Sinek has a way of lighting a fire under your ass. “People don’t buy what you do, they buy why you do it. They don’t buy what you do, they buy why you do it.” Great advice. So, what is it you do, and why do you do it? (No, making money doesn’t count.) It’s been a process. I was introduced to Sinek’s work at a nonprofit conference and instantly felt its power. I don’t have a Mac because I think it’s a good computer (though I do). Dell makes a good computer, and I was on PC up until 2006. I buy Apple products because I believe in the image that they project. It’s a creative’s tool – and I learned Photoshop on it, oh, so many years ago.

This holds true for many things that I like to purchase – camping and hiking gear; automobiles; notebooks. Anything I use on a daily basis, or look forward to using in the future.

The books by Ferriss have similar effects, and I love deep diving into his work: books, blog; website; podcast. I don’t know that he has the life I would want, but he’s done a lot of the work that I would also like to do… if that makes sense.

I’m going to gloss over the purchase list. I did buy most of the Drizzt books used from a shop I really like, and several books were digital online items during the Christmas season. Obi Kaufmann’s California Field Atlas is one I’ve wanted since seeing it first released, and I finally picked up a copy. It led me to the Law’s Nature Journaling. Now, I can’t draw. I doodle geometric patterns from time to time, a la Paul Klee. But anything that resembles an actual thing, it’s all wrong. That being said, I thought that I would give it a try. I’ve made a few hikes out through some parks nearby, and started taking photographs and labelling plants for future attempts at watercoloring. We’ll see what happens.

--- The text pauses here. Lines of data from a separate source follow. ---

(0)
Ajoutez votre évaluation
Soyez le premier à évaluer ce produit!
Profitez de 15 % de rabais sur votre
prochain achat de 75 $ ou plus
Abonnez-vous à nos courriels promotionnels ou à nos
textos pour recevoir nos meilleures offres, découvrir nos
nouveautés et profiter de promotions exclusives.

And that’s about it for this. I recommend Rothfuss, Ferriss, Sinek, Muir and Watts highly, if you’re interested in those topics (fantasy, business, nature, and buddhism). Really, nothing up there was something I had to just set down. I fully intend to complete all unfinished books on this list.

Also, gifts of books were made this Christmas, and friends received copies of 4-Hour WorkweekThe Jaws Log, and You are doing a Freaking Great Job. I received the Dark Horse Comics book on Legend of Zelda: Breath of the Wild – Creating a Champion.

I’ll let you know what I read this month sometime in February. Here we go, 2019!